Iterating EnqueueNDRangeKernel

Kilinc__Gorkem · ‎01-23-2019

Hello,

I am trying to run some simulation on FPGA. Depending on the simplifications I make, I can run the whole simulation on FPGA (simplifying it to a bunch of computations in this case) or I can offload the compute intensive part of the simulation. Since there are multiple agents that run the same computation for each iteration I chose to have NDRange kernel instead of single work item, though I could use single work item kernel with loop. In short, I want to run N computations at a time and the next N computations depend on the result of previous. Important part of the code looks like this:

for(int i = 0; i < iteration; i++){

iteration_start = getCurrentTimestamp();

ret |= clEnqueueNDRangeKernel(command_queue, kernel, 1, NULL, &globalWorkSize, &localWorkSize, 0, NULL, &kernel_execution);

clFinish(command_queue);

clEnqueueReadBuffer(command_queue, memObjects[2], CL_TRUE, 0, agentCount * sizeof(float), position, 0, NULL, NULL);

writeArray<float>(positions, position, agentCount); // Save the result of iteration i

iteration_end = getCurrentTimestamp();

std::cout << i << " " << (iteration_end - iteration_start) * 1e6 << std::endl; // Required time for iteration i in microseconds

}

What I observed after running this code is that required time for iterations increase as i increases. As far as I see there is no stable value that it converges to, it increases unboundedly. Is this behavior normal? What is the explanation?
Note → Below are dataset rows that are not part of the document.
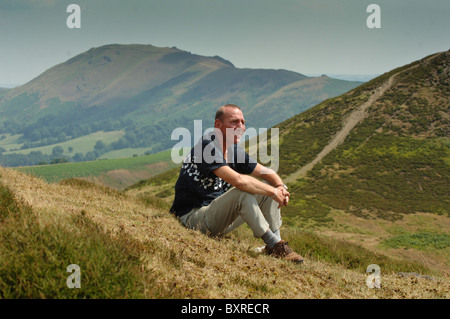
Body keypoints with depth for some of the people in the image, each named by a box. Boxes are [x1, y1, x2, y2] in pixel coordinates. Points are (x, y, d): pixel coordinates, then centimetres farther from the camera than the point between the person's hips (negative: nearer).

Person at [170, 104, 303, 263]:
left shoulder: (234, 151, 8)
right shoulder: (207, 146, -20)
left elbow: (267, 172, 12)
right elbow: (238, 180, -32)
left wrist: (281, 187, -10)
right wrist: (273, 192, -22)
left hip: (218, 217, 9)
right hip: (191, 218, -9)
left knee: (267, 187, 4)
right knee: (242, 192, -31)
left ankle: (276, 242, -2)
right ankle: (274, 245, -21)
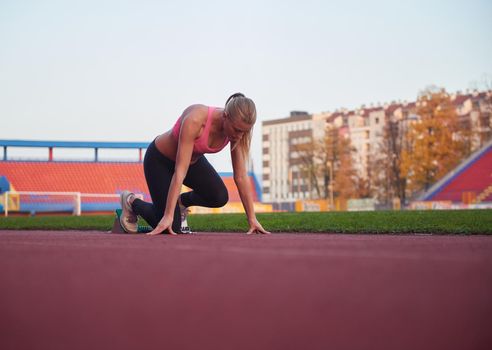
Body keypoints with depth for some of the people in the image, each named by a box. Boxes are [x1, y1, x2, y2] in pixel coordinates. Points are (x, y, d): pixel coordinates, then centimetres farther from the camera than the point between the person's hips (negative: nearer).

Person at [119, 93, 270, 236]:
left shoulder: (237, 131, -22)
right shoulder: (195, 120, -40)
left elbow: (241, 176, -15)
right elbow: (180, 171, -41)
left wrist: (252, 219, -16)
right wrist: (168, 216, -42)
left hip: (194, 159, 6)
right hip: (160, 159, -6)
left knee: (219, 197, -20)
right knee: (171, 227, -12)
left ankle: (182, 202, 12)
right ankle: (131, 202, 16)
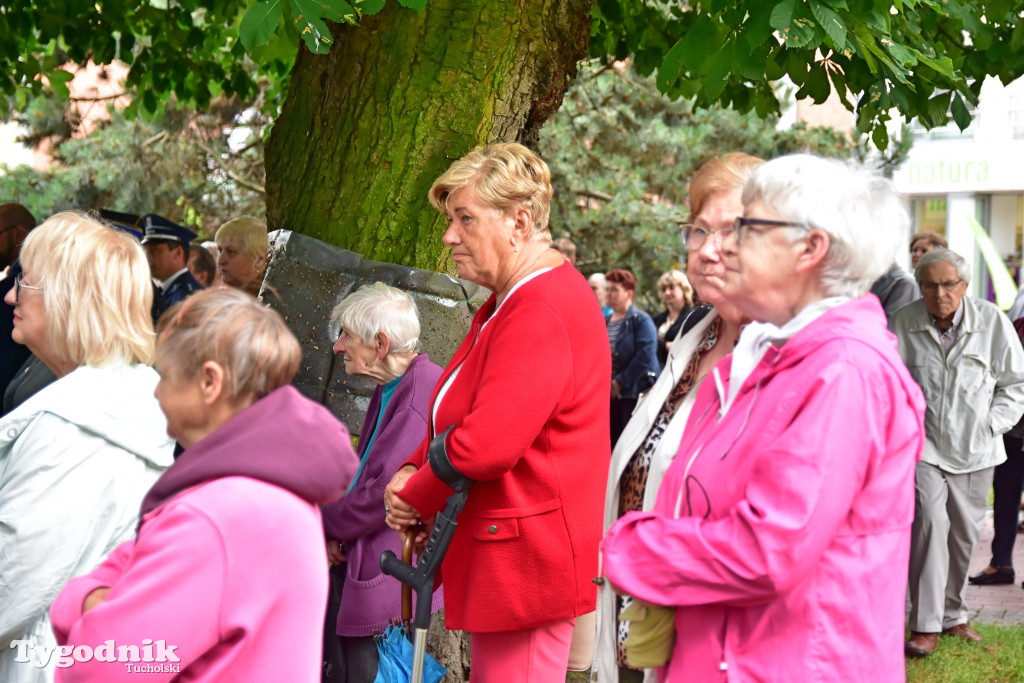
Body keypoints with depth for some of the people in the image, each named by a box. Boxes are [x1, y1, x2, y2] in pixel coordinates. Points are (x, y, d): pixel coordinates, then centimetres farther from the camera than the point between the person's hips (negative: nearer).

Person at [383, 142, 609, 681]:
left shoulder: (542, 315, -20)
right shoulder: (507, 303, 17)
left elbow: (485, 445, -28)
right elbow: (455, 414, 22)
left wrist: (417, 500, -10)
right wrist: (413, 471, 2)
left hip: (527, 564, -11)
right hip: (499, 556, 11)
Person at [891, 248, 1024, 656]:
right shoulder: (902, 325, -7)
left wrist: (991, 425, -2)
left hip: (974, 450, 2)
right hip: (922, 445, -2)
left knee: (964, 532, 10)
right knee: (929, 522, -17)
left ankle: (952, 615, 28)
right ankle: (925, 625, -11)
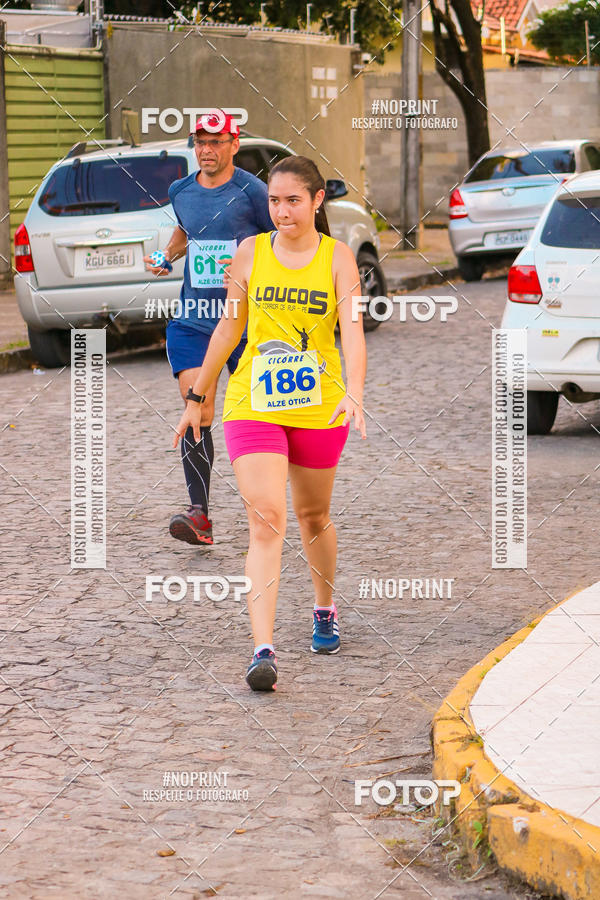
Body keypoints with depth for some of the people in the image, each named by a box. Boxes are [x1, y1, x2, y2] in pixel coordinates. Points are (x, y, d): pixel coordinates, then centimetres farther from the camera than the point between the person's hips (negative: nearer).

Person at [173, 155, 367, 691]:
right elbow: (229, 327, 12)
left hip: (319, 408, 0)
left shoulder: (337, 258, -3)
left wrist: (354, 393, -33)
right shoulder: (251, 253, 2)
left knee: (313, 516, 17)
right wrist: (197, 397, 16)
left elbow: (352, 329, -16)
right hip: (253, 406, 0)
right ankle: (263, 651, -22)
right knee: (266, 521, -15)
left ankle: (325, 611, 45)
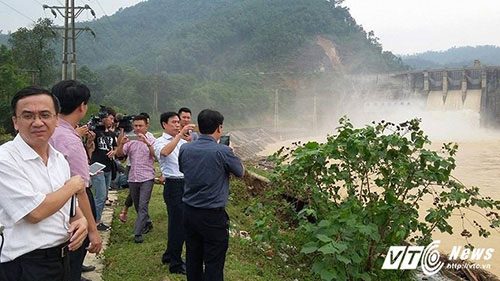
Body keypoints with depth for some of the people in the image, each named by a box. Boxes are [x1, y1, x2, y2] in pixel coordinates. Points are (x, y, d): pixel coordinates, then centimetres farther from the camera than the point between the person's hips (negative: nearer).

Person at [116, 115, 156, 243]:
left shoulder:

Kilinc__Gorkem · ‎01-24-2019

To whom who are interested,

I found my mistake and would like to share it with you. The answer lies in page 96 of FPGA SDK Standard Edition Programming Guide (for Quartus 18.1):

"Intel recommends that you release an event object when it is not in use. The SDK keeps an event object live until you explicitly instruct it to release the event object. Keeping an unused event object live causes unnecessary memory usage."

What I previously thought was that whenever I use the same cl_event object it is rewritten with the new information. Maybe that is the case and the time required for this operation accumulates over time. Or maybe cl_event works more like a pointer and it keeps creating new objects with leaving no access to the previous ones.